* Job item: Copy every entry verbatim and skip the pictures.

* Provided records:

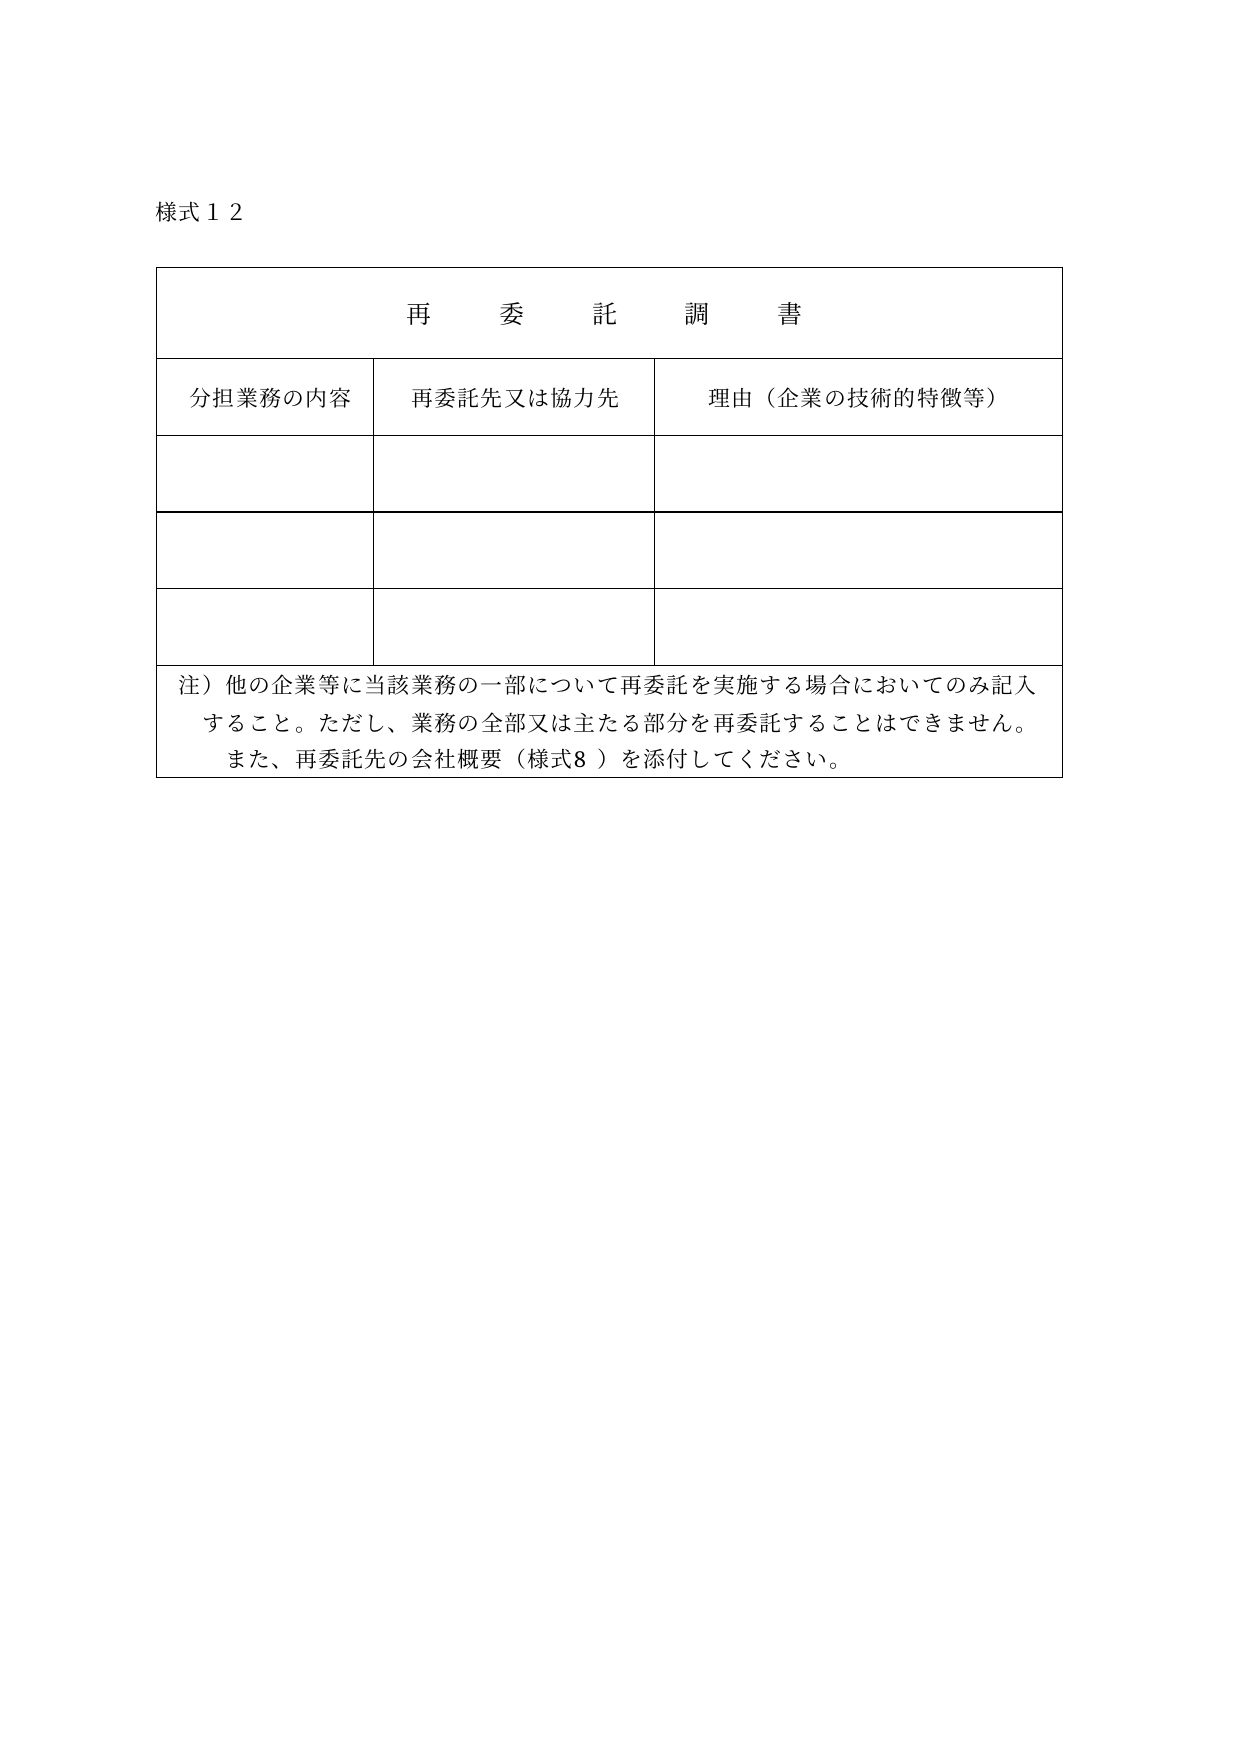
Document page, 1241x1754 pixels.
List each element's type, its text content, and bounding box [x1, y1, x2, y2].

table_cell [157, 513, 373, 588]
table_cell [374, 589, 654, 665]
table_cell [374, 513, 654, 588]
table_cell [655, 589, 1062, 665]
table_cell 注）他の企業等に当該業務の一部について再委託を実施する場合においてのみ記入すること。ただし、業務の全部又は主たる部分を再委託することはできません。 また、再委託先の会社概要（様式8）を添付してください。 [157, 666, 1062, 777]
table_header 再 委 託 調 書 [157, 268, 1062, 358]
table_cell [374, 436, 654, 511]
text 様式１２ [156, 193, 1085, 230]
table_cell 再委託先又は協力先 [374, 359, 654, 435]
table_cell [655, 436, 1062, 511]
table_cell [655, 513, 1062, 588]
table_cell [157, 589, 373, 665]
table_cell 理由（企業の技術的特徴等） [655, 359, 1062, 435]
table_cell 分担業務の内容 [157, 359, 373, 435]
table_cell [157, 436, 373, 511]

* Expected output:
Document page, 1241x1754 pixels.
List each element's type, its text content, and bounding box [x1, y1, x2, y2].

table_cell [157, 513, 373, 588]
table_cell [374, 589, 654, 665]
table_cell [374, 513, 654, 588]
table_cell [655, 589, 1062, 665]
table_cell 注）他の企業等に当該業務の一部について再委託を実施する場合においてのみ記入すること。ただし、業務の全部又は主たる部分を再委託することはできません。 また、再委託先の会社概要（様式8）を添付してください。 [157, 666, 1062, 777]
table_header 再 委 託 調 書 [157, 268, 1062, 358]
table_cell [374, 436, 654, 511]
text 様式１２ [156, 193, 1085, 230]
table_cell 再委託先又は協力先 [374, 359, 654, 435]
table_cell [655, 436, 1062, 511]
table_cell [655, 513, 1062, 588]
table_cell [157, 589, 373, 665]
table_cell 理由（企業の技術的特徴等） [655, 359, 1062, 435]
table_cell 分担業務の内容 [157, 359, 373, 435]
table_cell [157, 436, 373, 511]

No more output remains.